**EXTRAIT DE LA PAGE**
Note : Rapport provenant d'une seule source ; en attente de corroboration.

Lors de la Semaine d'action pour le climat de Londres, le Secrétaire général de l'ONU a souligné que la crise climatique et la souveraineté énergétique découlent de la dépendance aux énergies fossiles, aggravée par les conflits géopolitiques qui touchent des régions comme le détroit d'Ormuz. Il a appelé à une transition rapide et équitable vers les énergies propres, assortie d'une meilleure adaptation au changement climatique et d'une justice sociale pour les populations vulnérables.

Le plan des Nations Unies propose des réductions immédiates des émissions visant la neutralité carbone d'ici 2050, notamment grâce à des efforts mondiaux pour endiguer la pollution au méthane. Accélérer le déploiement des énergies propres est essentiel, avec des recommandations préconisant la suppression des subventions aux énergies fossiles et l'instauration de taxes sur les bénéfices afin de soutenir les populations vulnérables et la transition énergétique.

**DONNÉES EXTRAITES**
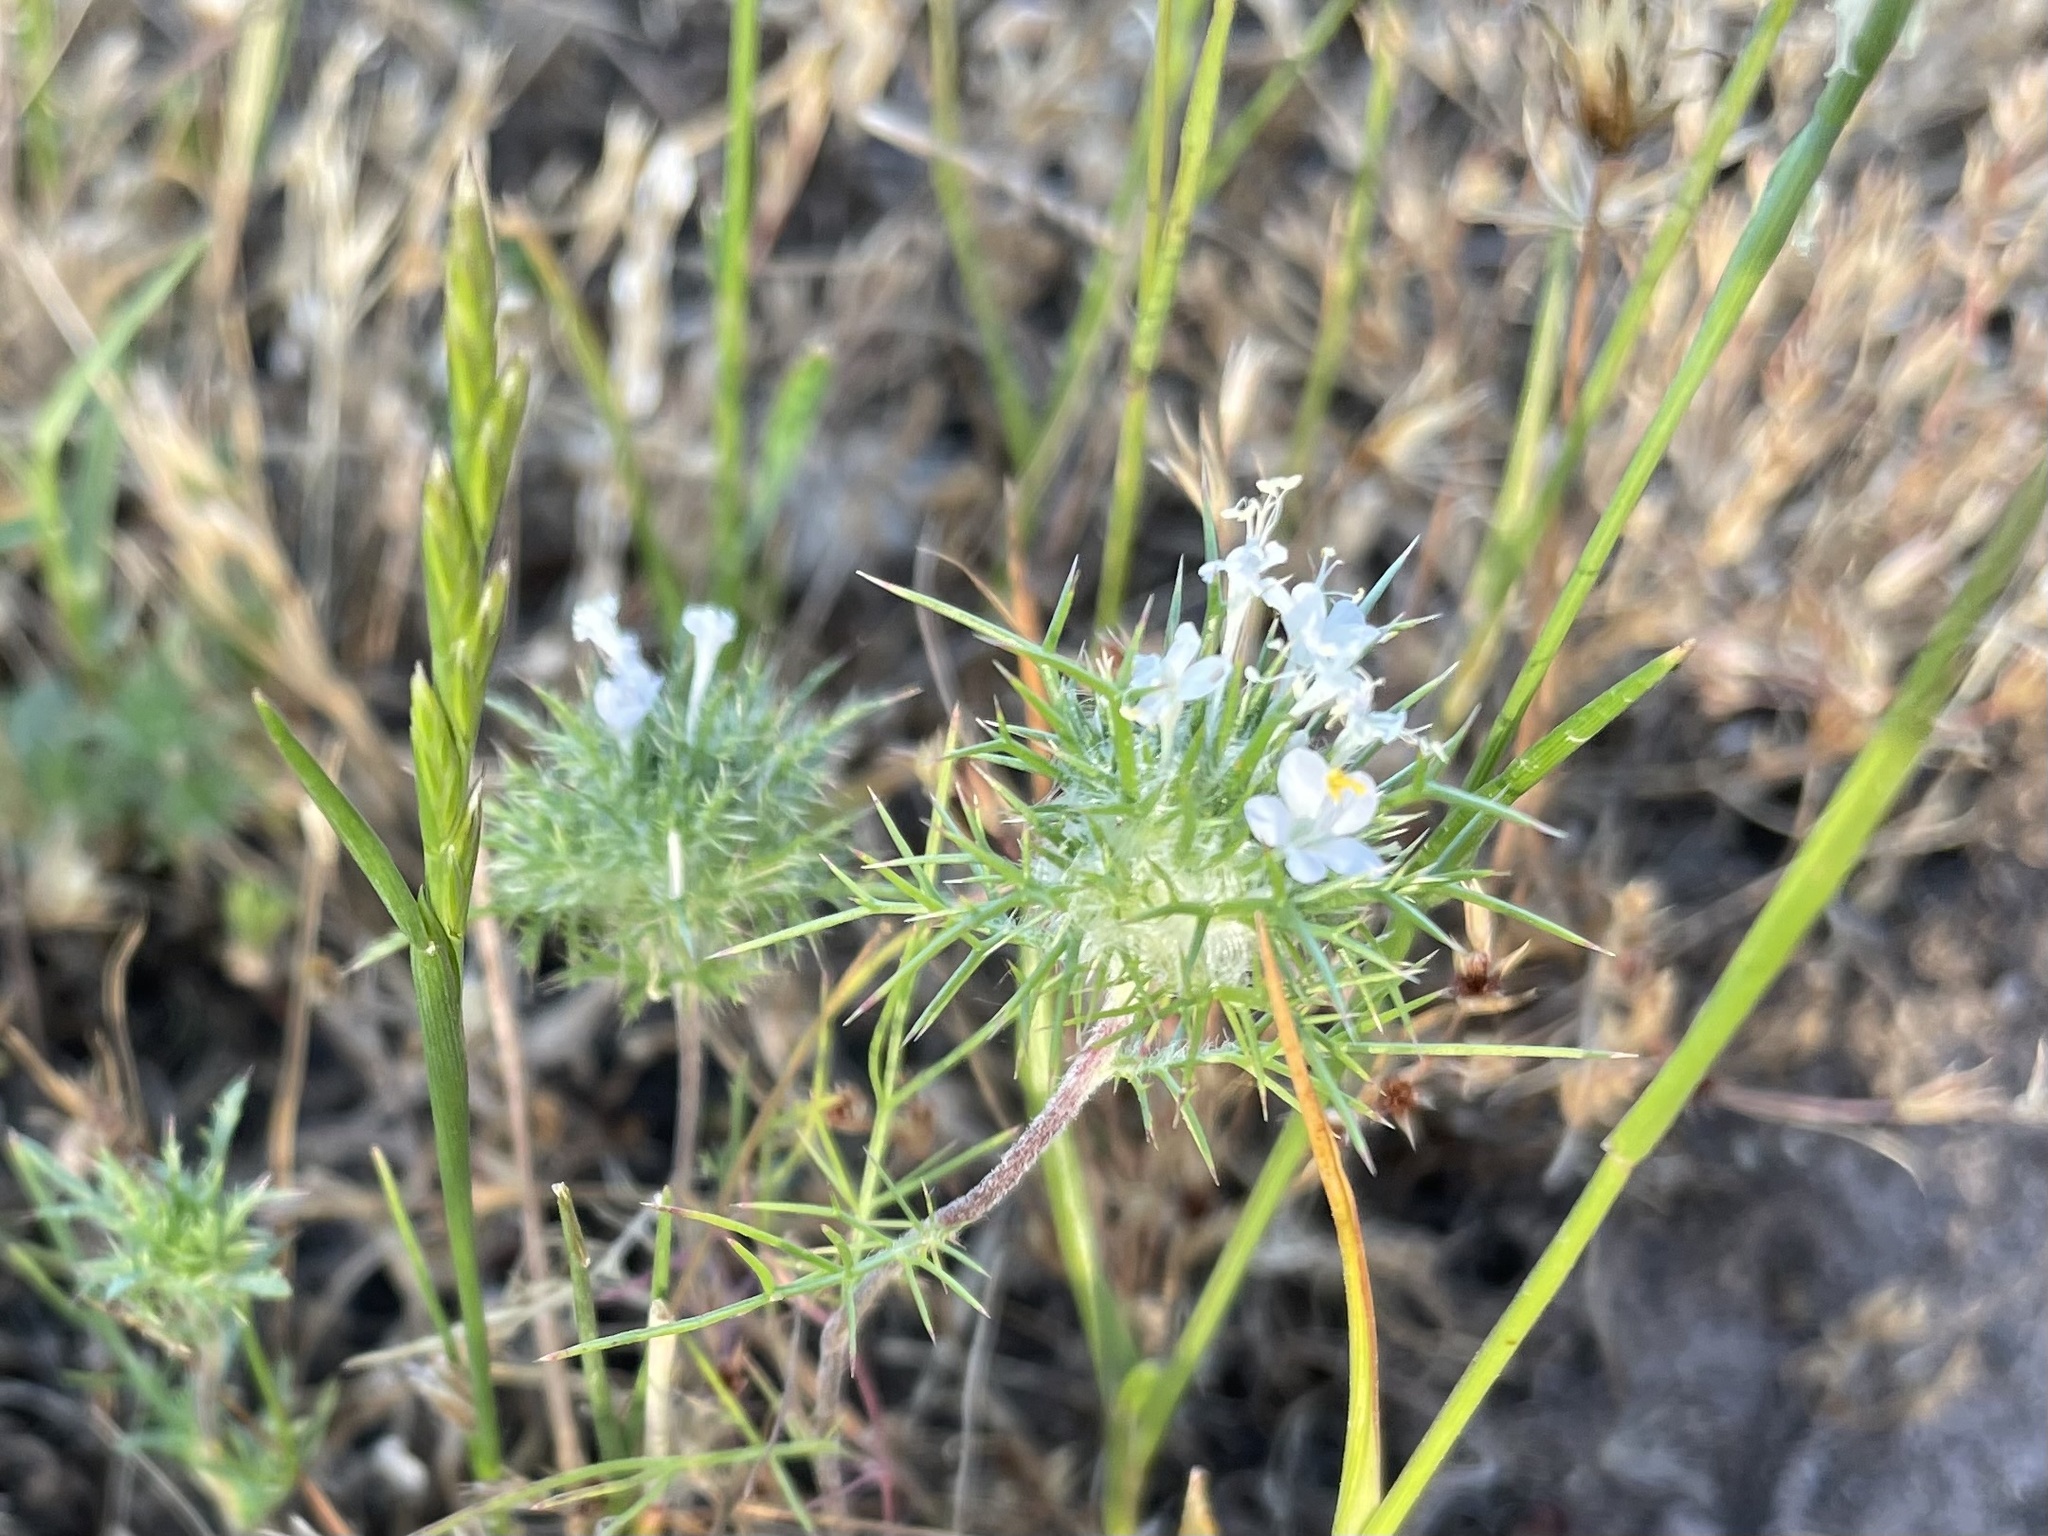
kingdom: Plantae
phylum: Tracheophyta
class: Magnoliopsida
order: Ericales
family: Polemoniaceae
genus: Navarretia
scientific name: Navarretia intertexta
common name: Needle-leaved navarretia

**EXPLOITER LES INFORMATIONS**
**A)** Répondez aux questions suivantes à l'aide de l'extrait de la page :
(i) Lors de quel événement le Secrétaire général de l'ONU s'est-il exprimé ?
(ii) Quelle région touchée par des conflits géopolitiques est citée ?
(iii) D'ici quelle année le plan des Nations Unies vise-t-il la neutralité carbone ?
**B)** Traduisez en anglais cette phrase de l'extrait de la page : « Le plan des Nations Unies propose des réductions immédiates des émissions visant la neutralité carbone d'ici 2050, notamment grâce à des efforts mondiaux pour endiguer la pollution au méthane. »
**C)** Recopiez à l'identique, dans l'extrait de la page, le passage allant de "Note : Rapport" jusqu'à "les populations vulnérables.".

**RÉPONSES DE L'EXERCICE**
**A)**
(i) Lors de la Semaine d'action pour le climat de Londres.
(ii) Le détroit d'Ormuz.
(iii) D'ici 2050.

**B)** The United Nations plan proposes immediate emission reductions aimed at carbon neutrality by 2050, notably through global efforts to curb methane pollution.

**C)**
Note : Rapport provenant d'une seule source ; en attente de corroboration.

Lors de la Semaine d'action pour le climat de Londres, le Secrétaire général de l'ONU a souligné que la crise climatique et la souveraineté énergétique découlent de la dépendance aux énergies fossiles, aggravée par les conflits géopolitiques qui touchent des régions comme le détroit d'Ormuz. Il a appelé à une transition rapide et équitable vers les énergies propres, assortie d'une meilleure adaptation au changement climatique et d'une justice sociale pour les populations vulnérables.